Like an AI Could Ever Spot Sarcasm - bcaulfield
https://blogs.nvidia.com/blog/2018/01/31/ai-detect-sarcasm/
======
dmreedy
This is neat.

Sarcasm is hard because it's a violation of the cooperative principle. I think
describing it as simply incongruity is understating the difficulty of the
problem (that said, good enough for 80% accuracy on the task is nothing to
sniff at).

In communication, you've got two systems attempting to convey their internal,
unobservable states to eachother. This happens across a number of different
channels, each noisier and more imperfect than the next. Natural Language is
lossy enough compression as it is. Now add idiolect, prosody, body language,
context. And on top of that, the internal states of the two systems may only
be alignable along the coarsest axes to begin with (do we share the same
qualia?). The only way we can have any hope of understanding eachother is when
we know both sides are trying their best to make themselves understood, as per
Grice's maxims.

Sarcasm is a form of dissembly, a deliberate subversion of the cooperative
principle, that words mean things, for other means. Sometimes to communicate
to others, who are not the target. Sometimes for the communicator's own
personal satisfaction. Sometimes it's meant to be understood, but the drier
the sarcasm, the fewer hints are given.

- - - - - - -

- TASK SET
**A.** Do these statements agree with the sarcasm thread? (i) The commenter calls sarcasm a violation of the cooperative principle. (ii) The commenter says drier sarcasm gives more hints. (iii) The commenter treats 80% accuracy as not worth much. Answer yes or no for each and quote the deciding words.
**B.** Return the passage of the sarcasm thread from "Sarcasm is a" to "hints are given.".
The listing has no connection to the sarcasm thread.

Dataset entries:
- - - - - - -

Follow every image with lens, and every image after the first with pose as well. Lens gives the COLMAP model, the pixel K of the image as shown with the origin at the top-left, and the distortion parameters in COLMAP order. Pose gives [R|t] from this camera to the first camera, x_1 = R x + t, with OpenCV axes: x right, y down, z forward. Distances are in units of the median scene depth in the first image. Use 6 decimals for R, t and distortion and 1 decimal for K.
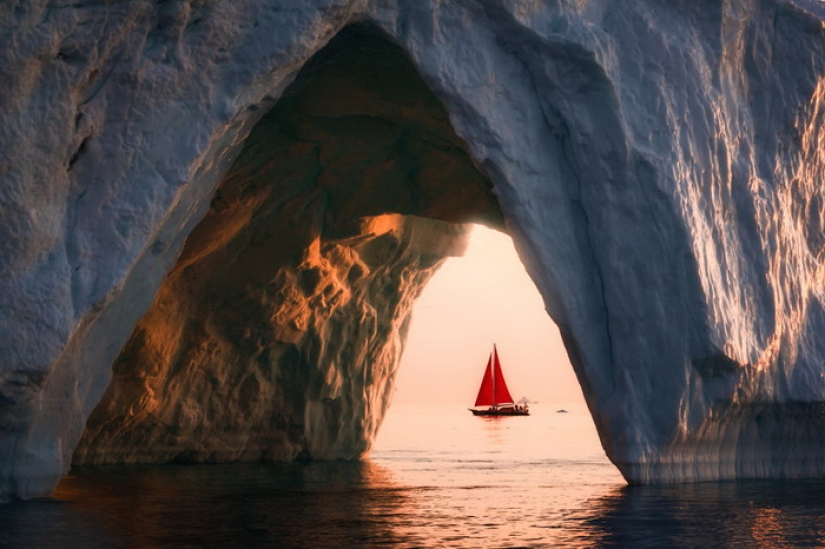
lens RADIAL K [[2273.9, 0, 412.5], [0, 2273.9, 274.5], [0, 0, 1]] dist [-0.037662, 0.416988]
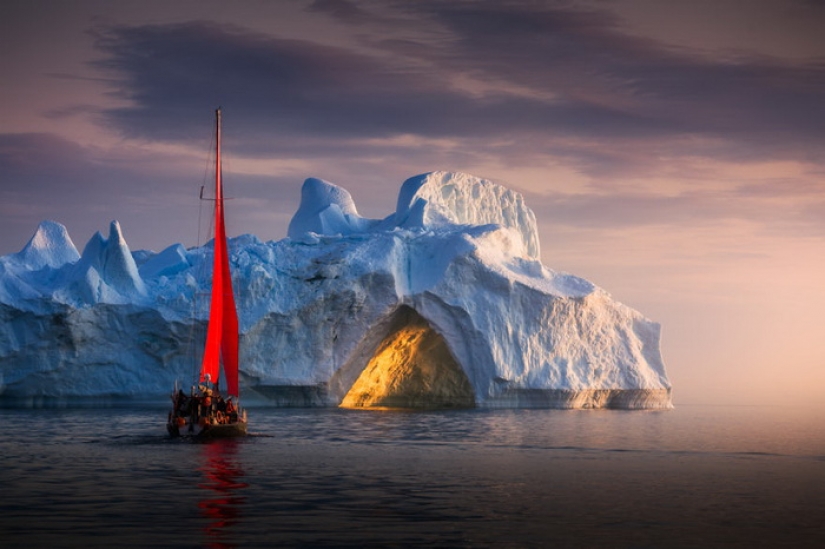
lens RADIAL K [[2273.9, 0, 412.5], [0, 2273.9, 274.5], [0, 0, 1]] dist [-0.037662, 0.416988]
pose [[0.919501, -0.016514, -0.392741, 1.678249], [0.018870, 0.999820, 0.002139, -0.171345], [0.392635, -0.009378, 0.919647, -2.995718]]
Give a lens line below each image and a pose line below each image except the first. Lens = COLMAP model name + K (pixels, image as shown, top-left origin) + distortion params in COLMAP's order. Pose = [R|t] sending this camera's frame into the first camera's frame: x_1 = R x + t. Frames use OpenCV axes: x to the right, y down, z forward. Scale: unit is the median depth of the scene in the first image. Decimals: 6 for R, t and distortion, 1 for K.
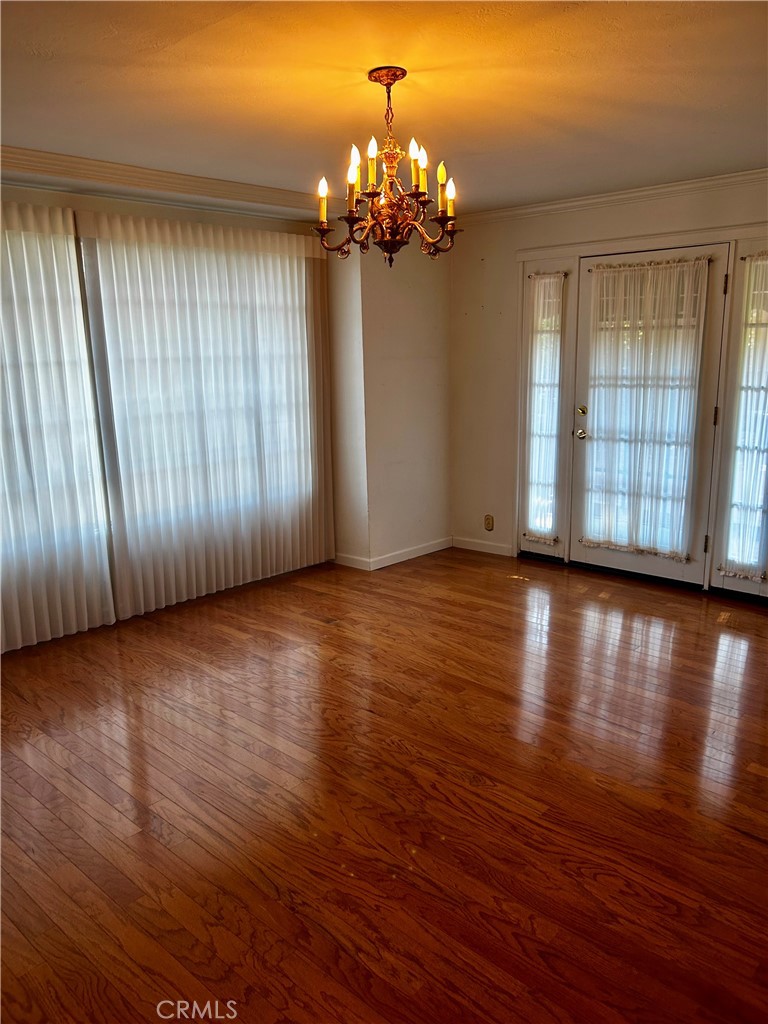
lens RADIAL K [[777.5, 0, 384.1], [0, 777.5, 513.6], [0, 0, 1]] dist [0.036985, -0.032935]
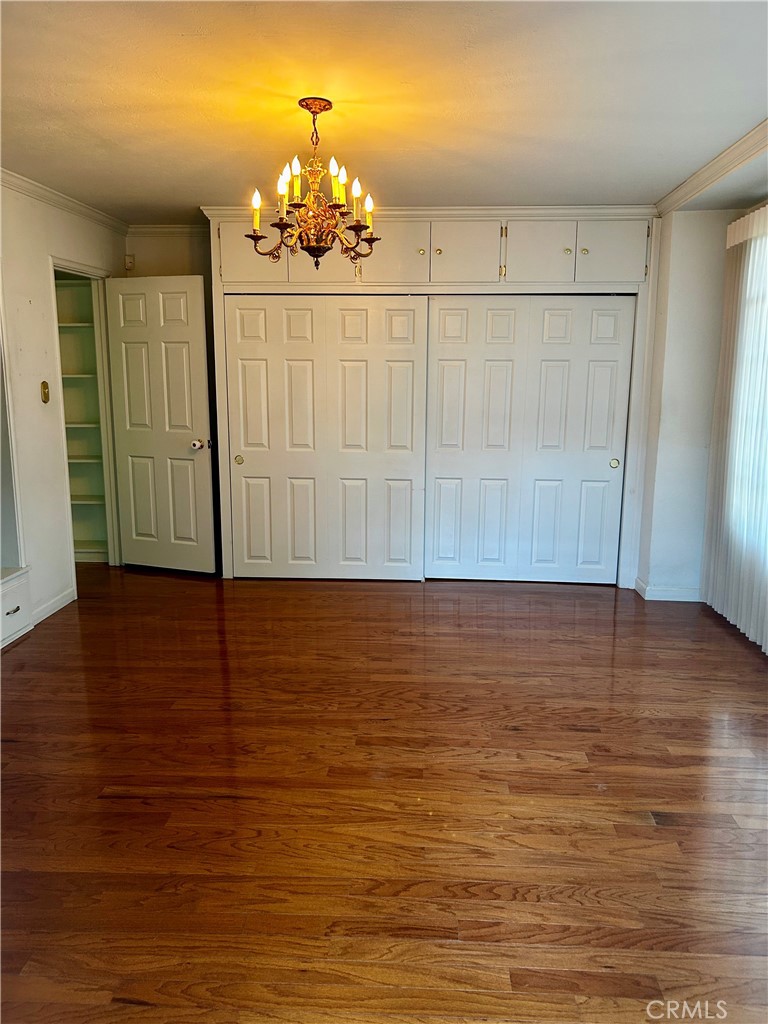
lens RADIAL K [[777.5, 0, 387.0], [0, 777.5, 509.3], [0, 0, 1]] dist [0.036985, -0.032935]
pose [[-0.777863, 0.128334, -0.615190, 0.466089], [-0.127799, 0.926167, 0.354799, -0.282173], [0.615302, 0.354606, -0.704030, 1.379844]]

- - - - - - -

- ANSWERS TO THE TASKS
**A.**
(i) Yes: "Sarcasm is hard because it's a violation of the cooperative principle."
(ii) No: "the drier the sarcasm, the fewer hints are given."
(iii) No: "good enough for 80% accuracy on the task is nothing to sniff at."

**B.**
Sarcasm is a form of dissembly, a deliberate subversion of the cooperative
principle, that words mean things, for other means. Sometimes to communicate
to others, who are not the target. Sometimes for the communicator's own
personal satisfaction. Sometimes it's meant to be understood, but the drier
the sarcasm, the fewer hints are given.